Standpunt van de verdediging
De raadsman heeft erkend dat een veroordeling kan volgen ten aanzien van de feiten 1. primair, 2. en 3. in de zaak met parketnummer 18/316769-20, het ten laste gelegde in de zaak met parketnummer 18/228630-20, de feiten 1. en 2. in de zaak met parketnummer 18/284229-20 en het ten laste gelegde in de zaak met parketnummer 18/302353-19 en heeft betoogd dat verdachte moet worden vrijgesproken van het ten laste gelegde in de zaak met parketnummer 18/228496-20, het primair en subsidiair ten laste gelegde in de zaak met parketnummer 18/139300-20 en het ten laste gelegde in de zaak met parketnummer 18/300646-19.
Ten aanzien van de zaak met parketnummer 18/228496-20 heeft de raadsman daartoe aangevoerd dat op geen enkele manier blijkt dat verdachte de brandblussers zou hebben gestolen.
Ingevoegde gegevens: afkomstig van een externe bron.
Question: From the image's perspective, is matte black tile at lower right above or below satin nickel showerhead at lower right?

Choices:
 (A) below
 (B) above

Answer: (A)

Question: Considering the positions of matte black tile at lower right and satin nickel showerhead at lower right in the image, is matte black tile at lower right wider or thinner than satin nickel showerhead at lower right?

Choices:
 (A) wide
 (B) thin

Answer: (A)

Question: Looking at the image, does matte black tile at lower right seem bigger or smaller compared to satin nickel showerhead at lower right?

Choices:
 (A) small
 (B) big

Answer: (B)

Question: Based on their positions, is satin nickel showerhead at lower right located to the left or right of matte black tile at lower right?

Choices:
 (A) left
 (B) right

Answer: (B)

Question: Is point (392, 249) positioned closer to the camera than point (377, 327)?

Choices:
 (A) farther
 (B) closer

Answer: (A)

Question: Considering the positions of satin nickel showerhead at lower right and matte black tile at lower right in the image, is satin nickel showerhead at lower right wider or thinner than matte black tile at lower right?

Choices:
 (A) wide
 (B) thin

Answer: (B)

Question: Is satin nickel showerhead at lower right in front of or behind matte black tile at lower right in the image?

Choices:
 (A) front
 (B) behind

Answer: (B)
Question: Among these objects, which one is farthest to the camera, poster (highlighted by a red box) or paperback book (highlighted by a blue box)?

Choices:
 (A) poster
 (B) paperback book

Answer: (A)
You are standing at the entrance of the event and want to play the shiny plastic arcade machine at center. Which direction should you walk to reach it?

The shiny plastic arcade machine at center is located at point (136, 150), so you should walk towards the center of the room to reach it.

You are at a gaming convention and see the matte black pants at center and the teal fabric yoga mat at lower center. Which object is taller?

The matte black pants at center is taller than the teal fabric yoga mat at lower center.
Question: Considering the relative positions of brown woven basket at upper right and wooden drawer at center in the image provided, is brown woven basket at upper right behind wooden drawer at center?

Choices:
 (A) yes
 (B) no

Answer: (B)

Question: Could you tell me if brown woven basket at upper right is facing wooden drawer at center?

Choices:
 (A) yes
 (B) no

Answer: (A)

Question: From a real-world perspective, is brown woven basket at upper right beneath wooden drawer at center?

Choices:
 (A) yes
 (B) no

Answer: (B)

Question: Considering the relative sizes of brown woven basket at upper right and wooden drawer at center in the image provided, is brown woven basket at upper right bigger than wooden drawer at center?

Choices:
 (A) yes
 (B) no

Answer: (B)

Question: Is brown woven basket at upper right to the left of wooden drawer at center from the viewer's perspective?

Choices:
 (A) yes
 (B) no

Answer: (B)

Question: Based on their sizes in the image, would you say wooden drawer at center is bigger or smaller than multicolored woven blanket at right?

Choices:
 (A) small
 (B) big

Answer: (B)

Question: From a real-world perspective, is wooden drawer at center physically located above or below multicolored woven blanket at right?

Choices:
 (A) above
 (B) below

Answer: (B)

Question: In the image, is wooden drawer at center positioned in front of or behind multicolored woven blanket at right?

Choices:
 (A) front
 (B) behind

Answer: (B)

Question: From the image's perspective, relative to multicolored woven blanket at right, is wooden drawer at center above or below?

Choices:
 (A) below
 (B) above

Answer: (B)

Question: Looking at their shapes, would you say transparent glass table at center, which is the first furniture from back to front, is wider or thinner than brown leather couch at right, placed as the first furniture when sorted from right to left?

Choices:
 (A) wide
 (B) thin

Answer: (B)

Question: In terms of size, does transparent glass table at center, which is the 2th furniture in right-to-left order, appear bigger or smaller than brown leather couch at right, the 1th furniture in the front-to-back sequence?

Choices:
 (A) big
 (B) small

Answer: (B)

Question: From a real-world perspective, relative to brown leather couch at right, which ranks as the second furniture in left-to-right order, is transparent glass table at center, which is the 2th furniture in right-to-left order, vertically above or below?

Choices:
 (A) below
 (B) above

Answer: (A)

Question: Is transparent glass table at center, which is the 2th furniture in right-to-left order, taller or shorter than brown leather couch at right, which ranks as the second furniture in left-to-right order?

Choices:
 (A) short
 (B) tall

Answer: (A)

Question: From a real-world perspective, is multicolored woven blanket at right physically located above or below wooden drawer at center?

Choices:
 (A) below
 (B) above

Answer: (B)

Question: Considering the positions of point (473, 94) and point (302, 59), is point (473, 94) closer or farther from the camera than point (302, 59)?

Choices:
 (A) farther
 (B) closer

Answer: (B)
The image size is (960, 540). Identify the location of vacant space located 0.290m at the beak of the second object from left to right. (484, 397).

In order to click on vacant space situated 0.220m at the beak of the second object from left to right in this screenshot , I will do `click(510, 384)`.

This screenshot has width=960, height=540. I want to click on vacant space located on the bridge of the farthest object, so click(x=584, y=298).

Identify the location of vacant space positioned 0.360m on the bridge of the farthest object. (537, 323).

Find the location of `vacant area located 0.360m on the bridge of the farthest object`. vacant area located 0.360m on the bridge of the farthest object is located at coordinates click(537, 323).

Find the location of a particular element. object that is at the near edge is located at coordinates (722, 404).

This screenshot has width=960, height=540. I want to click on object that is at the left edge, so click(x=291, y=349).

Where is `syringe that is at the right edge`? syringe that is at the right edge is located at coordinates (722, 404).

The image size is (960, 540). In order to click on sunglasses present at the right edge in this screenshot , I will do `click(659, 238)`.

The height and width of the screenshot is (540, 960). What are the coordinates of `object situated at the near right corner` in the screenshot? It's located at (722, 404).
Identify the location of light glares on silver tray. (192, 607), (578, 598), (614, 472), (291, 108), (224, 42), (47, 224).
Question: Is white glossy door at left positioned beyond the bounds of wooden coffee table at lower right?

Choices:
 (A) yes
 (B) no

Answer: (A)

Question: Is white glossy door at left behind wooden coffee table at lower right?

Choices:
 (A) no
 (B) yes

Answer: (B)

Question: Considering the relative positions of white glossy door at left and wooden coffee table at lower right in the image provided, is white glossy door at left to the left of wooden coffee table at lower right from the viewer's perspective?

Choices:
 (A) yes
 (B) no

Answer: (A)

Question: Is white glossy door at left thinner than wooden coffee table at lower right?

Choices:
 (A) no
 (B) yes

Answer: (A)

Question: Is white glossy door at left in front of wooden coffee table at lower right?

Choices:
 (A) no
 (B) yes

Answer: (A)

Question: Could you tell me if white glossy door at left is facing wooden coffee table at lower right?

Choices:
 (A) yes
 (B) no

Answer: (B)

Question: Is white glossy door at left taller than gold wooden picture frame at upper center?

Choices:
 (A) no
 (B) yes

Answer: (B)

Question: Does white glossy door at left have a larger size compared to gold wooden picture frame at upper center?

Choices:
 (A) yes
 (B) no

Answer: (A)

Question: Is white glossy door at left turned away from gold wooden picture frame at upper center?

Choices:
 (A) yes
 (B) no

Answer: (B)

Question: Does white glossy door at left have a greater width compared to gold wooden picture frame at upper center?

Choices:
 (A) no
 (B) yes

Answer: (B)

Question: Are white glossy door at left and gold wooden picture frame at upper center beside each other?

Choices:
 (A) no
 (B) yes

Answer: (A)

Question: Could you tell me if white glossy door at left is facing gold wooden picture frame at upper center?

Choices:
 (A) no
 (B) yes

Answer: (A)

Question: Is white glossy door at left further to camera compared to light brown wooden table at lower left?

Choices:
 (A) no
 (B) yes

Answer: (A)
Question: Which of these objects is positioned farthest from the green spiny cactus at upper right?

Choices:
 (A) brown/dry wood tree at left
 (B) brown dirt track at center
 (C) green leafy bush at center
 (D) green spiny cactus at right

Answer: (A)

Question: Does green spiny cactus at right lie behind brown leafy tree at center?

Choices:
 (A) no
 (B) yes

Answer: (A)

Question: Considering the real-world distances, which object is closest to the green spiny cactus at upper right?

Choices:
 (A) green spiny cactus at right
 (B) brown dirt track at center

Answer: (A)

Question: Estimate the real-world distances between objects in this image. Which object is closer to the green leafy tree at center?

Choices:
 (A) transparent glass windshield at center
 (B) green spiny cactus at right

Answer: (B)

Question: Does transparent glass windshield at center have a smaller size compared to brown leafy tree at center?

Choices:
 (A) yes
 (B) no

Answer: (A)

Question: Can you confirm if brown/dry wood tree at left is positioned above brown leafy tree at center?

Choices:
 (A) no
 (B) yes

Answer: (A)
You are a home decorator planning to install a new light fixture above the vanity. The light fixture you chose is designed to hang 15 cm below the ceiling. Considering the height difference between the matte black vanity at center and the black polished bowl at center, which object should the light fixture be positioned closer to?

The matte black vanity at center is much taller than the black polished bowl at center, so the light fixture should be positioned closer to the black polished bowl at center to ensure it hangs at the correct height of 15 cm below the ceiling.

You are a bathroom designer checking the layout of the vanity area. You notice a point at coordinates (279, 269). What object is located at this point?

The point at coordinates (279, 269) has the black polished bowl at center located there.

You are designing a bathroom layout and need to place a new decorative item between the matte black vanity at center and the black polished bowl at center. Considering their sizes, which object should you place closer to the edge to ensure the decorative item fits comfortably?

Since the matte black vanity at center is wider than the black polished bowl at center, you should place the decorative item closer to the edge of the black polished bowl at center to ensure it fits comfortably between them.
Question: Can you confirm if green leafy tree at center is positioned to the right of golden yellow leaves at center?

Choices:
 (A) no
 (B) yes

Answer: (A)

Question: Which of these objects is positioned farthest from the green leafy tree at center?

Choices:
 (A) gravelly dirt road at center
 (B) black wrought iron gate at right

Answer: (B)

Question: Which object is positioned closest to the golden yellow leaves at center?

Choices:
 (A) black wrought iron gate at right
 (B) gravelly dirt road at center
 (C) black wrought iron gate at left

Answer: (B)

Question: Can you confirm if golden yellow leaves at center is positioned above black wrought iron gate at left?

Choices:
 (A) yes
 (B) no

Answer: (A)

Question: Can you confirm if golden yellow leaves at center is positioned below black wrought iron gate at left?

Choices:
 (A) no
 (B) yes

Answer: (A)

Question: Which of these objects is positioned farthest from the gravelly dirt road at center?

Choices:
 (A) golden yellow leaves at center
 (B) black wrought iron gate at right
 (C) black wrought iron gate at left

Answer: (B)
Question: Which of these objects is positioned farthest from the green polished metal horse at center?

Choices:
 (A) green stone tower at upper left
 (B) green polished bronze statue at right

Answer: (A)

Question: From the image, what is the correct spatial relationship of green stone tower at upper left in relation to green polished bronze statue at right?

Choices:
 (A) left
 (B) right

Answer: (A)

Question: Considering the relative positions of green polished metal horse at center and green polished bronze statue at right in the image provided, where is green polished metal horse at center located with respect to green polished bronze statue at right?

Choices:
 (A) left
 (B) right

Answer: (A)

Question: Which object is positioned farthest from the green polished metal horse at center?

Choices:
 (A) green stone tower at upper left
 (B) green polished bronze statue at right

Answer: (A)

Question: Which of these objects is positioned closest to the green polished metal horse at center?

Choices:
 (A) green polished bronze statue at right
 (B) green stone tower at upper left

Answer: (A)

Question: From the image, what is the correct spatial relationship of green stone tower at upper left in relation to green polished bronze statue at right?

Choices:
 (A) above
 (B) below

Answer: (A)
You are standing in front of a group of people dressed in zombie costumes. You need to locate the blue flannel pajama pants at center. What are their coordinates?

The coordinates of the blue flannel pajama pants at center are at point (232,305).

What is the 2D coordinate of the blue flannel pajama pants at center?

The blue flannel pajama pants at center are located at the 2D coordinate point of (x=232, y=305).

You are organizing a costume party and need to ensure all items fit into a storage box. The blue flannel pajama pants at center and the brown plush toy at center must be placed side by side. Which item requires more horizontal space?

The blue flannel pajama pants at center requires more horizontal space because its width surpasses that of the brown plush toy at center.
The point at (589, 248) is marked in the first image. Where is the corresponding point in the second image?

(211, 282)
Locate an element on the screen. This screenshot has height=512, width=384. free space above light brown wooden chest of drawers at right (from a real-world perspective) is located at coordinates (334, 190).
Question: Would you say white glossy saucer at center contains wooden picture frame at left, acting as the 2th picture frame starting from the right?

De verklaring die verdachte heeft afgelegd over de aankoop van de brandblussers is niet onaannemelijk. Op basis van het bedrag dat verdachte heeft betaald, had bij hem geen vermoeden van diefstal moeten ontstaan, want dat bedrag komt overeen met wat aangever heeft verklaard over de waarde van de brandblussers. In het dossier zit dan ook onvoldoende wettig en overtuigend bewijs voor een diefstal, alsmede voor opzetheling en schuldheling.
Ten aanzien van het primair en subsidiair ten laste gelegde in de zaak met parketnummer 18/139300-20 heeft de raadsman aangevoerd dat verdachte van plan was te gaan betalen en heeft geprobeerd te pinnen. Doordat de transactie niet kon plaatsvinden, is er tussen de tankbediende en verdachte een civielrechtelijke afspraak gemaakt om op een later moment te betalen. Pas daarna heeft verdachte bedacht niet te betalen. Dat maakt dit een incassozaak en levert geen diefstal of verduistering op.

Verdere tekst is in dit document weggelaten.